The deal does not include Pearson's 50% stake in the Economist or the the FT’s head office building on the river Thames in London.

This signals further consolidation in the financial media press.

Nikkei is not a DFP shop - and is thought to be ambivalent towards Google - so could there be an opportunity for an independent to own this global relationship? From an ad tech perspective, Nikkei could trim its vendor list globally within one of the most lucrative publisher niches. It must be noted though that Japanese companies are notoriously slow at integrations.

Ad tech, the fall guy for everyone

Felix Salmon had a proper moan about ad tech companies this week blaming them for long page load times.

The premise of the article is that ad tech has ruined the user experience. Latency issues are causing frustration among users - with slow page loads being blamed on third party ad tech vendors.
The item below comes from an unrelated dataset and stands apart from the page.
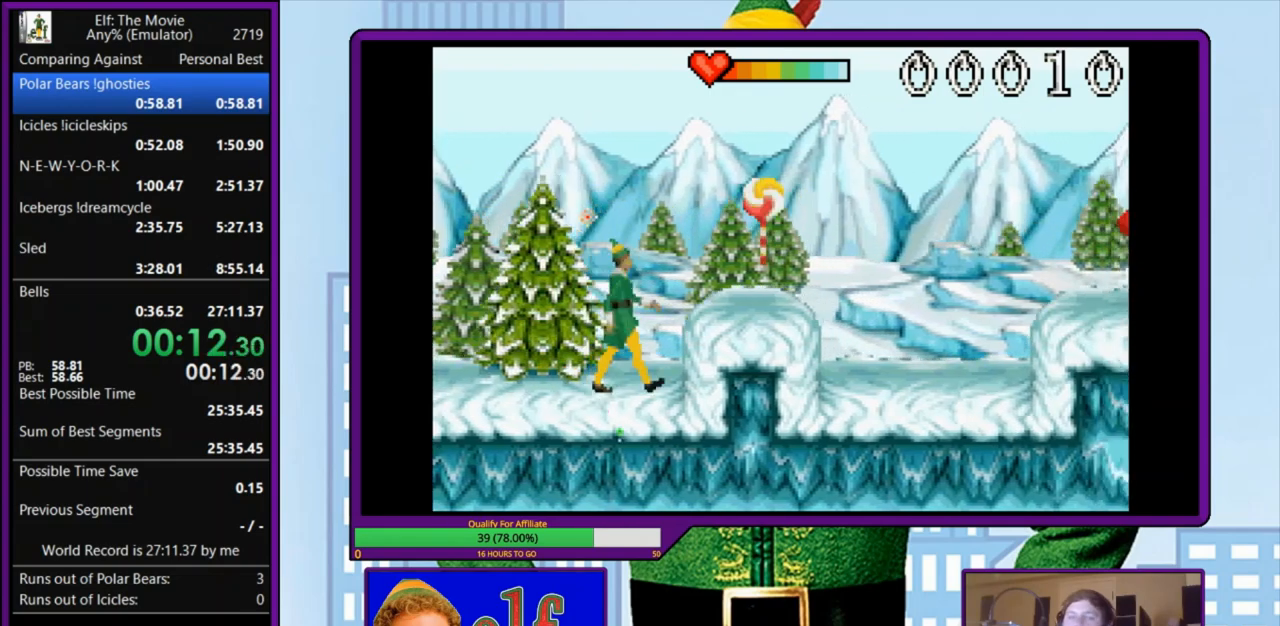
{"keys": ["right"], "events": [[167, "z", "up"]]}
Granted there is a lot of javaScript loading on a typical digital publisher's web page - and yes ad tech is eating bandwidth. But you can't escape the fact that publishers are not managing this very well.
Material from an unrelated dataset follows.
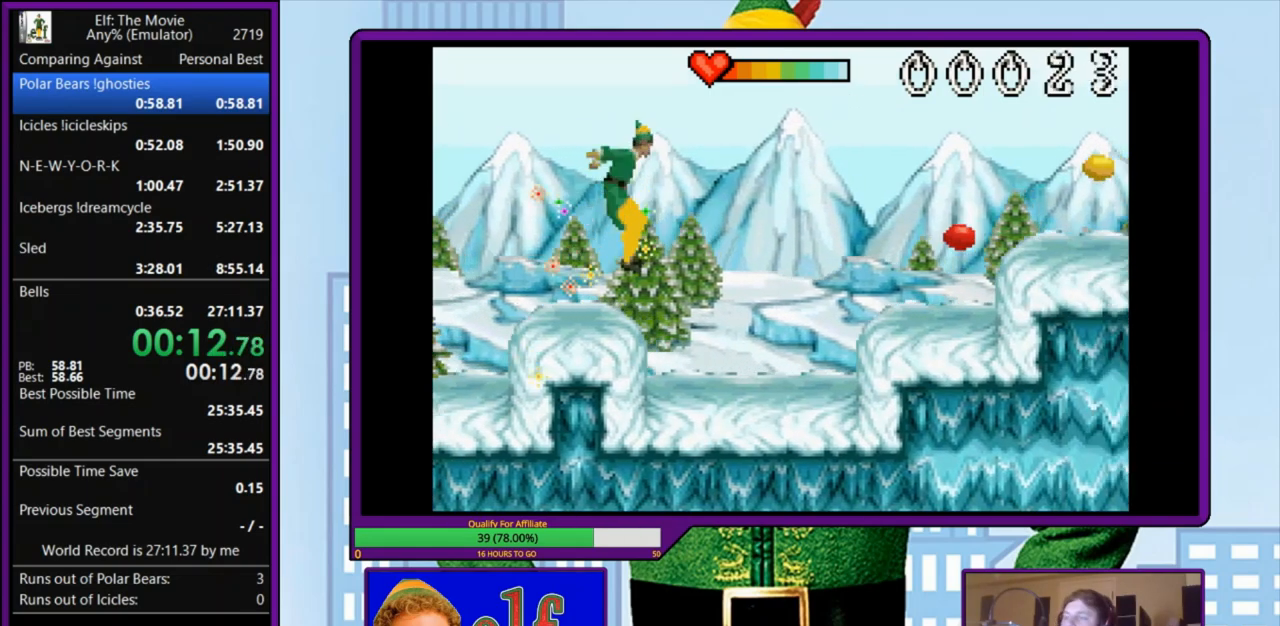
{"keys": ["right", "z"], "events": [[433, "z", "down"]]}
Ad tech provides the tools, it is up to publishers to establish the right balance between user experience and monetisation. There should be little sympathy afforded to moronic publishers loading up their pages with ten or more ads and fifty plus ad tags on page. It is no wonder your content won't load.

Ad tech is the monetisation engine of digital media - and it should be used responsibility.

Salmon notes that Apple will introduce its ad blocking tool later this year. Instead of playing into the hands of monopolistic distribution solutions with a piece like this, he should be supporting an independent ad tech sector - where publishers are not the content drones for a handful of modern day digital overlords.

Apple is being duplicitous around how it is approaching this very area: on the one hand it supports the blocking of third party ads thus improving user experience; on the other it covets publishers with its own content reader.

But how long before Apple starts selling ads on behalf of publishers? Answer: not very long. Apple needs to feed on everyone else's revenue.

The industry should be massively wary of Apple. It is the most powerful digital media company globally. It wields an unhealthy monopolistic control over a significant chunk of the mobile eco-system. It is trying to kill the open web, and it is now declaring open war on the independent ad tech industry.

If anything Salmon's ill-informed piece just once again re-affirms why, as an industry, we should keep the smiling assassins of Silicon Valley at a comfortable distance.